Alors qu’une partie des actionnaires de la société Energean est israélienne et que certains fonds d’investissement détenant ses actions, comme Leumi Partners, sont également israéliens, il était tout naturel qu’Energean soit introduite à la bourse de Tel Aviv le 7 février 2019.
Le conseil d’administration est d’ailleurs composé de plusieurs Israéliens, comme Ohad Marani, membre du conseil d’administration de la Banque Leumi d’Israël Ltd depuis octobre 2015 et membre du comité des investissements du Fonds pour l’infrastructure en Israël.
Ohad Marani
Auparavant, M. Marani a également été directeur général du ministère israélien des finances (2001-2003), directeur du département du budget de l’État d’Israël (2000-2001) et Ministre des Affaires économiques à l’ambassade d’Israël à Washington (1995-2000).

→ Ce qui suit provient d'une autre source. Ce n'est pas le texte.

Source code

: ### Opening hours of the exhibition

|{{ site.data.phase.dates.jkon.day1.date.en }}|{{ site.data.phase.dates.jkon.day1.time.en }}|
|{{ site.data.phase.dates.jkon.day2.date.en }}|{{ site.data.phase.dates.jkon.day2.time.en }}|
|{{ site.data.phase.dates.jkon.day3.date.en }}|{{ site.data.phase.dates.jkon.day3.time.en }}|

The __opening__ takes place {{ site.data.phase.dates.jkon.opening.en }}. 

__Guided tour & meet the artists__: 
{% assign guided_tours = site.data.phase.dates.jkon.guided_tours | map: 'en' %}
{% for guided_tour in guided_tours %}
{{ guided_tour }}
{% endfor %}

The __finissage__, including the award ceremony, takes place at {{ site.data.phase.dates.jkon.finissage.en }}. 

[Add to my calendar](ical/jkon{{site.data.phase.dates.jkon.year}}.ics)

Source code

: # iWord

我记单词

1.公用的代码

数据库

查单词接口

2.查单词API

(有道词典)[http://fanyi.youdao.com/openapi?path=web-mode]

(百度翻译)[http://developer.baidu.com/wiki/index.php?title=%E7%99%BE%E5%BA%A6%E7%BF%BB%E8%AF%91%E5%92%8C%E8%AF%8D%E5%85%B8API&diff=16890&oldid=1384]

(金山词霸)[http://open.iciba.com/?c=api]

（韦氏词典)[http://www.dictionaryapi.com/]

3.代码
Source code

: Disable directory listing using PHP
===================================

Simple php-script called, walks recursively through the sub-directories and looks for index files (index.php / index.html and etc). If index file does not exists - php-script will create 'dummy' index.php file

Le Ministère algérien de l’énergie, qui est déjà pris sur un autre front de bataille dans l’affaire du rachat des actifs d’Anadarko par Total, va-t-il laisser Reggane Nord tomber entre des mains en partie israéliennes ?
Depuis quelques semaines, les services de sécurité enquêtent sur plusieurs hauts cadres de la Sonatrach et leurs relations avec le trader suisse Lord Energy fondé par Hazim Nada, fils de l’homme d’affaires d’origine égyptienne Youssef Nada, proche des Frères Musulmans.
Tout comme l’achat de la raffinerie d’Augusta en Italie fait l’objet d’une enquête minutieuse pour déterminer dans quel contexte la Banque d’Algérie a autorisé le transfert d’environ 1 milliard $ représentant le coût de l’usine.
Sonatrach, véritable poumon financier du Pays, s’est mise à de nombreuses reprises en situation de danger ces dernières années, de par de surprenantes décisions prises autour de la sous-traitance de certaines de ses activités de contrôle stratégiques, attribuées le plus souvent à des entreprises chinoises.
Ainsi, Beijing Sifang Automation Co avait obtenu d’une part le contrat de fourniture du système de contrôle des infrastructures critiques pour deux gazoducs. Puis en Juin 2018, China Telecom Construction 3RD Engineering Co, filiale de la compagnie étatique China International Telecommunication Construction Corp (CITCC), a remporté pour plus de 50 Millions de Dinars, le très sensible contrat d’équipements de transmission par fibre optique pour les activités de la compagnie nationale d’Hydrocarbures à Arzew.
Sonatrach a également sélectionné CXCEC (China XinXing Construction Engineering Co), CNTIC (China National Technical Import & Export Corp, publique) et ETROL (Beijing ETROL Technologies Co) pour construire un centre de surveillance et de contrôle des gazoducs et oléoducs algériens pour près de 2 Milliards de Dinars.
Alors que Huawei est blacklistée par l’ensemble des grandes démocraties dans le monde, Sonatrach a décidé de donner le marché de la refonte de son système informatique à CNPC (China National Petroleum Corp) et à …Huawei.
Il semble aussi urgent qu’impératif de se pencher sur ce qui s’apparente être un bradage dangereux de l’économie de notre Pays. Sonatrach ne mérite pas cela.